Cò leis thu?

"No one can serve two masters..." Matthew 6.24


In 'Christ and Culture', American theologian H Richard Niebuhr defines culture as "the artificial, secondary environment" which humankind imposes on the natural order which God has created. So it's not just music and art but includes animal husbandry, land-use, industrialisation, language, satellites and so on... And this cultural baggage is as much part of the heritage we are born with as is the genetic code which determines our physical and mental growth and the divine image which establishes our uniqueness in the universe.


All of which begs the question, what is the faithful response to the cultural superstructure we occupy? Niebuhr proceeds to delineate various options, from outright rejection to unequivocal embrace. Between these extremes more nuanced attitudes include: separation of religious and secular orders, attempting to redeem culture from within, understanding Jesus and the Gospel as invading and transforming it from above, inviting believers to join in.

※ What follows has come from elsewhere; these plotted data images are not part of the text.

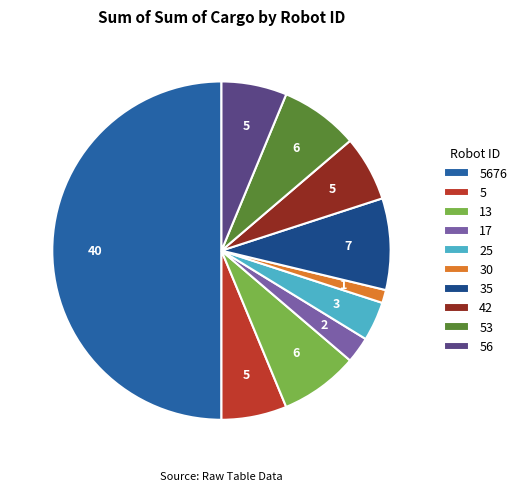

What is the smallest slice in the pie chart?

30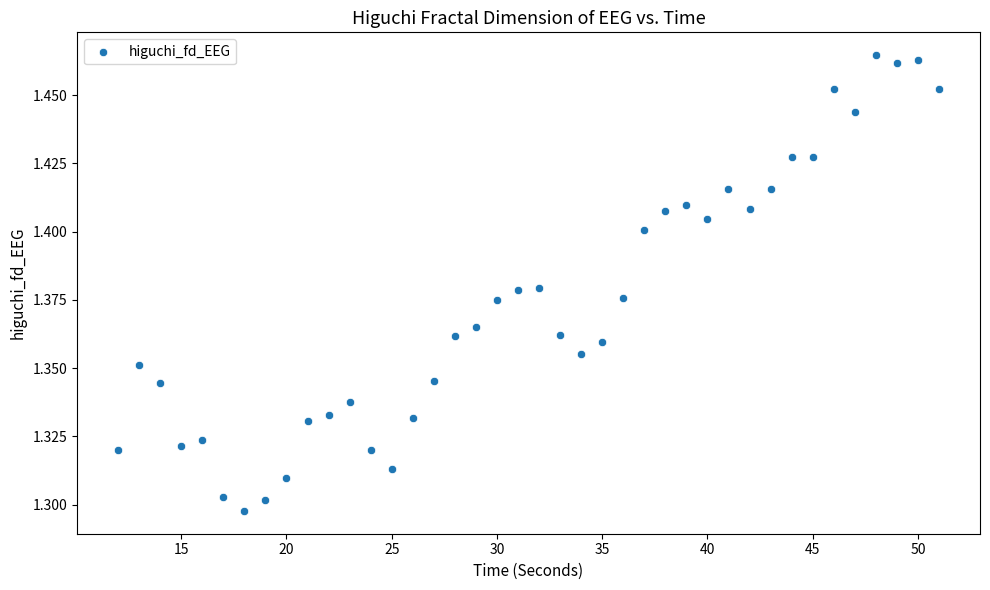

What is the range of X values (max minus min)?

39.0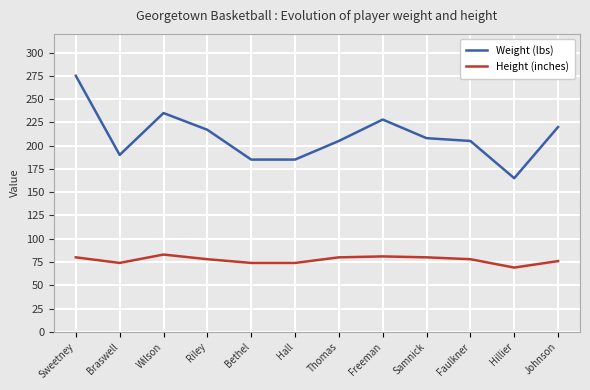

Which label corresponds to the largest value in the chart?

Sweetney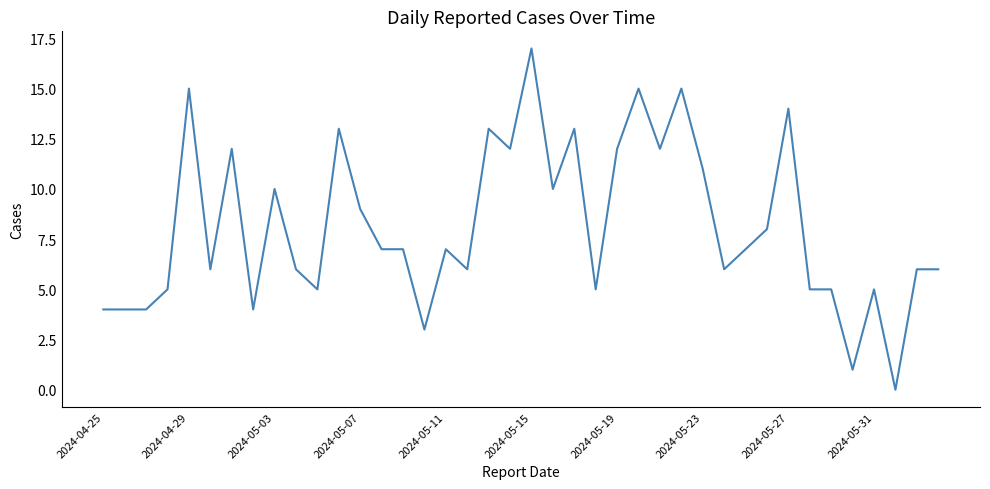

How many values are above zero?

39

There will be other models besides and none is likely to be an exact fit. Indeed we might see ourselves as straddling, or moving between, Niebuhr's models. The important thing is that we recognise our predicament and respond because learning to navigate the interface between faith and culture is essential to living with integrity. In his Sermon on the Mount, Jesus insists that we cannot serve two masters. We have to make up our mind which or who will be the dominant influence in our lives, to whom will we give an account for the way we live and how our engagement with this secondary environment we call culture measures up to the values we claim to live by?